Tell HN: Google banned me for reporting CT vulns they fixed hours later - https://news.ycombinator.com/item?id=44454141 - 3 July 2025 (1 comment)
Tell HN: Google says "not vuln", fixes hours later without attribution - https://news.ycombinator.com/item?id=44456382 - 3 July 2025 (3 comments)
Also doesn't seem like a Google project?
The project seems to be sponsored by Let's Encrypt, fwiw.
Also, bringing up Project Zero’s 30-day disclosure policy while complaining about someone sharing what they thought was a vulnerability report for visibility feels off. If it’s not a security issue, then there’s no reason it needs to be kept quiet. Grow up.
Let’s not turn harmless fixes into drama.
BTW most common "self made crypto" misconfiguration is not discarding 0 byte data .... so just scanning for that you can get at least 10 000 sites in just US.
1. Operator correctly runs: cat /dev/urandom > seed.bin
2. Filesystem corruption fills seed with nulls/spaces (happens in production)
3. Sunlight silently generates predictable keys from corrupted seed
4. CT log operates "normally" - valid signatures, no errors
5. Anyone knowing about corruption can recreate the private keys
What other "end-user" crypto-related app runs with a user-produced seed to generate key pairs on the fly?
Personally, I think usability issues can have security implications. Taken to the extreme, look at RSA: technically possible to use securely, but widely considered insecure because everybody screws it up. Modern crypto libraries are all about achieving better security by fixing footguns. This issue isn’t RSA, but I bet fully fixing this issue would make a small but tangible number of insecure users secure. I think Google should have a clear and spelled out policy re usability issues with security implications, and should give this guy at least some reward, even if it’s not the “critical vulnerability” he makes it out to be.
If your seed is corrupted, the whole model collapses. There's not a ton of diversity in CT implementations.
I've run into this a few times (only more so with Meta, not Google): well, they're within their rights not to pay.
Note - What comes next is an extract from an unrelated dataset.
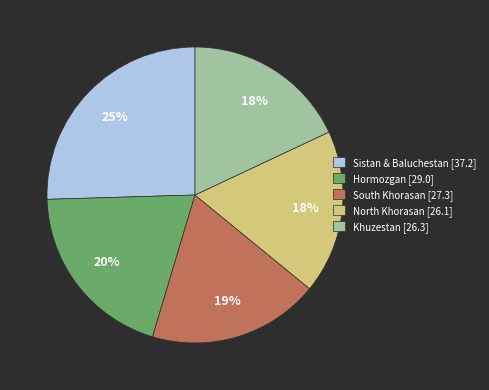

Count the number of slices in the pie.

5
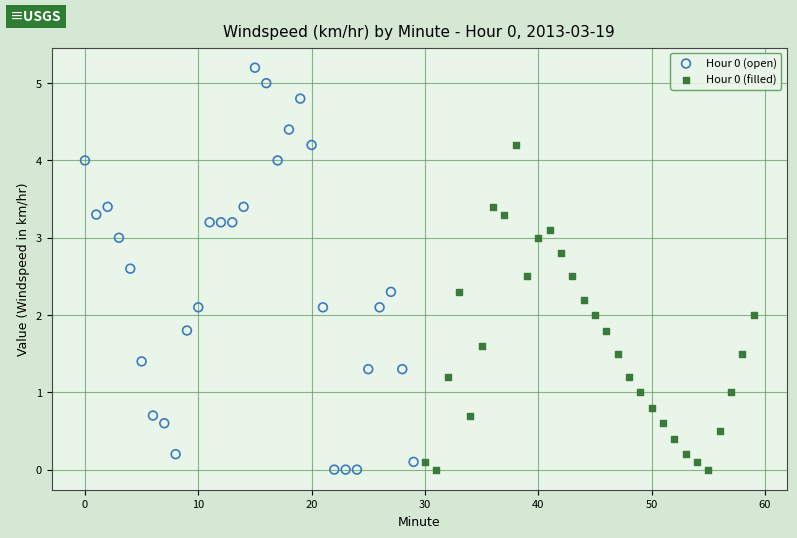

Which series has the largest Y range (max minus min)?

Hour 0 (open)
Purely theoretically, in my case it would be a lawsuit for violating GDPR (not hacking), but they know that there is no one to sue.
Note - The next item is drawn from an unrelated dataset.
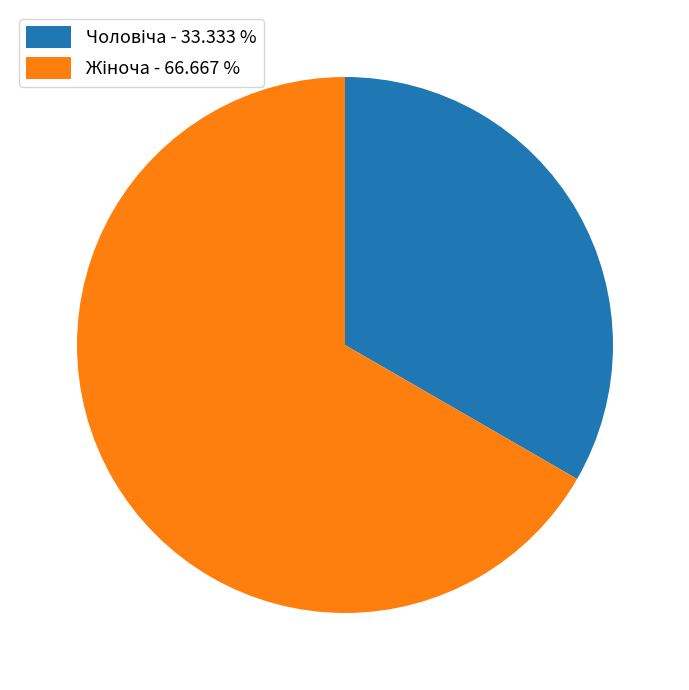

Is there any slice that represents more than half of the pie?

Yes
Here's what actually happened:
2025-07-01 19:01 UTC: I suggest making some changes to Sunlight to improve usability of key generation and mitigate a potential misconfiguration risk with keys: https://github.com/FiloSottile/sunlight/issues/35#issue-3193...
2025-07-01 20:08 UTC: Filippo agrees with my suggestions: https://github.com/FiloSottile/sunlight/issues/35#issuecomme...
2025-07-02 12:20 UTC: OP emails Filippo claiming to have found a vulnerability in Sunlight
2025-07-02 13:03 UTC: Filippo replies to OP explaining why this is not a vulnerability (an assessment which I agree with entirely): https://groups.google.com/a/chromium.org/g/ct-policy/c/qboz9...
2025-07-02 16:41 UTC: Filippo implements my suggestions
I don't know if it's a coincidence that OP emailed Filippo in the 20 hours between Filippo agreeing with my suggestions and implementing my suggestions, or if OP saw my suggestions in the Sunlight issue tracker and decided to make a mountain out of a molehill. Either way - the changes were always going to happen regardless of OP.
It's about corruption and bit rot, not about seed length.
My finding are unrelated and started from when I wanted to benchmark his software. I wanted to know which format it expected for the seed, turns out spaces will do.
It's not about a "corrupted password", it's about that the software generates private keys on the fly based on an unverified seed input. Anyone understanding crypto a tiny bit gets that. This is first-week-of-crypto-class material
Btw, this is a project of a ex-google employee, used in chromium, that google publicly endorses; that's definitely akin to a "google project". Is it damage control yet?
Pretty interesting that you are directly involved in this project yourself but feel the need to defend the same (wrong) narrative here.
You agreeing with the claim that this is not a vulnerability, and somehow being involved in developing CT software is deeply concerning.
ggm•5h ago
Really Google, this isn't good. Yes, a breach of your code of conduct but no, not abusive, and you appear to have taken the input and acted on it without credit. That's Intellectually dishonest.
I don't know Pierre from a bar of soap. He could be a complete asshat. Does it alter the power imbalance here?